*Provided data*.
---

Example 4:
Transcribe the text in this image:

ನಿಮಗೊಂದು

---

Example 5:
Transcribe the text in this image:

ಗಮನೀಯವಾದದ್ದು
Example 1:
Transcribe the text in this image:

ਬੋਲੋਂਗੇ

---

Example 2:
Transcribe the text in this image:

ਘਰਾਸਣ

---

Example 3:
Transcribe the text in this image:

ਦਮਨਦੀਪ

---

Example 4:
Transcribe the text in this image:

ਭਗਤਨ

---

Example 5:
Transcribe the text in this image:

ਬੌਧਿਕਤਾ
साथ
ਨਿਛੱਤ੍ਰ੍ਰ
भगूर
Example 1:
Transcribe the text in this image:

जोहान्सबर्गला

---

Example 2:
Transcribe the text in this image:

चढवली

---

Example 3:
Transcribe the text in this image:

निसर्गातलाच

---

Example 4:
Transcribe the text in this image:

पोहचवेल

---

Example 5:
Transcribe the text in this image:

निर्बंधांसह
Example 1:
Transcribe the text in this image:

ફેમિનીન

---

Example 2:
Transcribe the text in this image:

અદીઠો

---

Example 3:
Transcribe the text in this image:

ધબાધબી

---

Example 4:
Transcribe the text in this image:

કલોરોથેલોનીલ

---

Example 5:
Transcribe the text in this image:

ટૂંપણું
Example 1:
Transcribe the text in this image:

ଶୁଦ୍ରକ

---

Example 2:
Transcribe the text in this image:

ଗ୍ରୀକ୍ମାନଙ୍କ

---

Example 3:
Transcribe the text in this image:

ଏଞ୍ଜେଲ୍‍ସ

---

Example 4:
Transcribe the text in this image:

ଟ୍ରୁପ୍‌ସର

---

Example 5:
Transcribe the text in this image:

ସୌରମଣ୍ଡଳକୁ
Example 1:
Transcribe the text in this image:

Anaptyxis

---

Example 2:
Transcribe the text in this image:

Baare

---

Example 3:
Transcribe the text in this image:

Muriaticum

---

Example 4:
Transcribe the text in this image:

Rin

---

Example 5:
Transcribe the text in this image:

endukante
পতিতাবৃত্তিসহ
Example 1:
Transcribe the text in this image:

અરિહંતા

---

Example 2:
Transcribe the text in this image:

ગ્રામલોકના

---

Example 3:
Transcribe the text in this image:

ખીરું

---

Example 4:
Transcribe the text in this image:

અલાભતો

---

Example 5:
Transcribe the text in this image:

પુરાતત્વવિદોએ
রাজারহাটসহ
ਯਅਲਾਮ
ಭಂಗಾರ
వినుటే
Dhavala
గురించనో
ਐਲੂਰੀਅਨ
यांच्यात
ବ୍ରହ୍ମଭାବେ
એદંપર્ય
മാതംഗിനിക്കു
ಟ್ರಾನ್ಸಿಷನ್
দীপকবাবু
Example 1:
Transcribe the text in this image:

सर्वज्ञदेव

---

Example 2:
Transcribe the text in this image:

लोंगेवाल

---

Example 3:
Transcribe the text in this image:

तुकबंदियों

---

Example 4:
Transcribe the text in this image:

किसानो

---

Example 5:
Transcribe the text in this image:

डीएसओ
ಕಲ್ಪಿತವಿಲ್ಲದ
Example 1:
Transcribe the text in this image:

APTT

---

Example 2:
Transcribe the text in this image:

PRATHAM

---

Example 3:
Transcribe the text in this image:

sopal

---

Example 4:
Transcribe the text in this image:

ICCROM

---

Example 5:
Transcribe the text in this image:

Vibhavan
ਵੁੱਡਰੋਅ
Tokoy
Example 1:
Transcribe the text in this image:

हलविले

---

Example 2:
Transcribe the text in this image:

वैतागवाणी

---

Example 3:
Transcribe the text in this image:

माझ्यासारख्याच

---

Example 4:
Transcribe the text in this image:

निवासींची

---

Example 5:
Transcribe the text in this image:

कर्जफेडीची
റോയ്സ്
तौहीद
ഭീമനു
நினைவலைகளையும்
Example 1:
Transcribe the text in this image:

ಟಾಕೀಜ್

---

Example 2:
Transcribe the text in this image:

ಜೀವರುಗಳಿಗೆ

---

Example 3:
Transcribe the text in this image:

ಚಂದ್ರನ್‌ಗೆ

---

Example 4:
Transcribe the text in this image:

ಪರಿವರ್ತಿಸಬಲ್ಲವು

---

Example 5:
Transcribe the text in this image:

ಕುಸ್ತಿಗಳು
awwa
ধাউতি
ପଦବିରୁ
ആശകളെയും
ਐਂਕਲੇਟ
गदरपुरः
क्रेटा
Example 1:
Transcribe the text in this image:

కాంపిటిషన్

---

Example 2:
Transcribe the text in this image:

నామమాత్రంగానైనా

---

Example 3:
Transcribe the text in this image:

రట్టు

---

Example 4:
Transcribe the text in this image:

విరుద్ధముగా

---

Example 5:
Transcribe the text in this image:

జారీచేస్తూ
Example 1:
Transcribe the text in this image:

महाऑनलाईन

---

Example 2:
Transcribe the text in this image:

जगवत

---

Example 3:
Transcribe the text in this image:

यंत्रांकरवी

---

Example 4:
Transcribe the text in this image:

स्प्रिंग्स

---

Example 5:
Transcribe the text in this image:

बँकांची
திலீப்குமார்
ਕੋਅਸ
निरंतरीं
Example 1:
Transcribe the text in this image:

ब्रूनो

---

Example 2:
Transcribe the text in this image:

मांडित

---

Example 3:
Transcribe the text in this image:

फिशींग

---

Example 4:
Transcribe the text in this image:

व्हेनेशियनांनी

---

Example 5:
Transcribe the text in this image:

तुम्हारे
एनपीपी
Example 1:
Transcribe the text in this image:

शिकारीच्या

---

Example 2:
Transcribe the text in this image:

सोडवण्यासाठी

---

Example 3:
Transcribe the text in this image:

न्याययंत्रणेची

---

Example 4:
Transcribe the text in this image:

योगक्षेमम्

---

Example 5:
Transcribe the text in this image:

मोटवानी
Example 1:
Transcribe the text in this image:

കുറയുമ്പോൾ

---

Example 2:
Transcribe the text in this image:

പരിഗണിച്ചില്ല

*Work to do*.
Present the lines from the first one down through the line containing "ଗ୍ରୀକ୍ମାନଙ୍କ", inclusive, as a JSON list of strings, one string per line, with blank lines omitted.

*Answer below*.
[
  "---",
  "Example 4:",
  "Transcribe the text in this image:",
  "ನಿಮಗೊಂದು",
  "---",
  "Example 5:",
  "Transcribe the text in this image:",
  "ಗಮನೀಯವಾದದ್ದು",
  "Example 1:",
  "Transcribe the text in this image:",
  "ਬੋਲੋਂਗੇ",
  "---",
  "Example 2:",
  "Transcribe the text in this image:",
  "ਘਰਾਸਣ",
  "---",
  "Example 3:",
  "Transcribe the text in this image:",
  "ਦਮਨਦੀਪ",
  "---",
  "Example 4:",
  "Transcribe the text in this image:",
  "ਭਗਤਨ",
  "---",
  "Example 5:",
  "Transcribe the text in this image:",
  "ਬੌਧਿਕਤਾ",
  "साथ",
  "ਨਿਛੱਤ੍ਰ੍ਰ",
  "भगूर",
  "Example 1:",
  "Transcribe the text in this image:",
  "जोहान्सबर्गला",
  "---",
  "Example 2:",
  "Transcribe the text in this image:",
  "चढवली",
  "---",
  "Example 3:",
  "Transcribe the text in this image:",
  "निसर्गातलाच",
  "---",
  "Example 4:",
  "Transcribe the text in this image:",
  "पोहचवेल",
  "---",
  "Example 5:",
  "Transcribe the text in this image:",
  "निर्बंधांसह",
  "Example 1:",
  "Transcribe the text in this image:",
  "ફેમિનીન",
  "---",
  "Example 2:",
  "Transcribe the text in this image:",
  "અદીઠો",
  "---",
  "Example 3:",
  "Transcribe the text in this image:",
  "ધબાધબી",
  "---",
  "Example 4:",
  "Transcribe the text in this image:",
  "કલોરોથેલોનીલ",
  "---",
  "Example 5:",
  "Transcribe the text in this image:",
  "ટૂંપણું",
  "Example 1:",
  "Transcribe the text in this image:",
  "ଶୁଦ୍ରକ",
  "---",
  "Example 2:",
  "Transcribe the text in this image:",
  "ଗ୍ରୀକ୍ମାନଙ୍କ"
]